Cavaco vai na sua terceira versão, começou pela cooperação estratégica, passou ao “eu avisei”, agora parece um disco riscado com o seu compromisso. Desde que percebeu que o seu partido caminhava para a implosão descobriu no discurso do compromisso a forma de atacar sistematicamente o maior partido da oposição, com o seu partido permanentemente disponível para o compromisso fica no ar que se tal não acontece é porque a oposição se recusa.
O discurso do compromisso mostra como Cavaco não tem dimensão para o cargo que exerce. Começou por sugerir um negócio com o PS em que antecipava as eleições a troco de um compromisso cujas negociações chegaram a decorrer sob a sua tutela. Como as negociações foram inconclusivas vingou-se do PS e passou a dizer que o normal na Europa é que as eleições se realizem no fim das legislaturas. Só não disse que o normal na Europa é que a duração das legislaturas não se negoceia, nem se decide fora do quadro Constitucional e marginalizando uma parte dos deputados.
Como ninguém lhe pediu nada em troca do consenso ou do compromisso Cavaco passou a defender uma nova tese, que um compromisso permitiria uma redução das taxas de juro. Só que Cavaco teve azar e mesmo sem qualquer compromisso as taxas de juros têm vindo a baixar e é evidente que os mercados não estão assim tão preocupados com a política interna, como muitas vezes se tem dito.
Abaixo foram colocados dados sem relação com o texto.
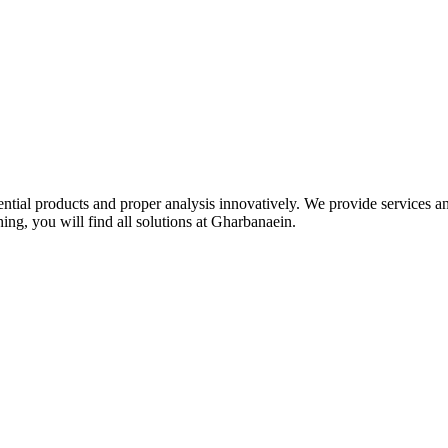
idential products and proper analysis innovatively. We provide services 
ing, you will find all solutions at Gharbanaein.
Falhado o negócio das eleições, provado que os juros não dependem de compromissos e sem grande argumentos Cavaco passou a invocar as vantagens de longo prazo, sem dizer ou explicar quais são. Não se percebe muito bem que vantagens podem ser obtidas sem se saber quais as medidas que resultariam do tal compromisso.
Se recuarmos ao primeiro mandato presidencial de Cavaco Silva reparamos que no passado Cavaco já se preocupava com a necessidade de compromissos, mas nesse tempo os compromissos eram outros. Umas vezes criticava abertamente as decisões governamentais, ou convidava amigos para um chá em Belé, dque depois davam entrevistas à saída do Palácio cujo tema recorrente era a crítica ao governo. Por várias vezes Cavaco exigiu maiorias alargadas a decisões adoptadas pelo parlamento com maioria absoluta, achava que certas medidas deviam ser consensuais.
Acontece que este governo tem decidido a política económica como muito bem quer, chegando mesmo a ultrapassar os limites permitidos pela Constituição e Cavaco nunca defendeu qualquer compromisso alargado no parlamento, não pediu qualquer consenso parlamentar alargado em relação a um único diploma do governo ou do parlamento e a regra tem sido ignorar a Constituição no momento da promulgação de todas as medidas de austeridade. Aliás, Cavaco nem se dá ao trabalho de defender o regular funcionamento das instituições quando estas são atacadas pelo governo, nem sequer fica muito incomodado como o governo desrespeita de forma grosseira o princípio da separação de poderes.
Se Cavaco tem sido um militante da política deste governo para que quer o consenso? É evidente que não quer um consenso em torno de outra política do que aquela que tem sido consensual entre Belém e São Bento. O que Cavaco quer é dividir os prejuízos eleitorais da incompetência da direita, seja ela a do governo ou a da Presidência da República. O que quer é que o PS seja penalizado eleitoralmente para que nas próximas eleições não tenha que dar posse a um governo que ajudou a derrubar.
Cavaco desmaiou quando Guterres tomou posse, voltou a desmaiar ao ouvir protestos e voltará ter um fanico se tiver que dar posse a um governo de maioria absoluta do PS, ainda por cima presidido por alguém como António Costa. O compromisso que Cavaco pretende é o prolongamento deste pântano da direita para além do termo do seu mandato presidencial. Quer partir para a Quinta da Coelha com a ilusão de que fez alguma coisa por este país, algo que já tentou no passado com os resultados que se conhecem, os corredores dos tribunais estão cheios de filas dos seus velhos amigos.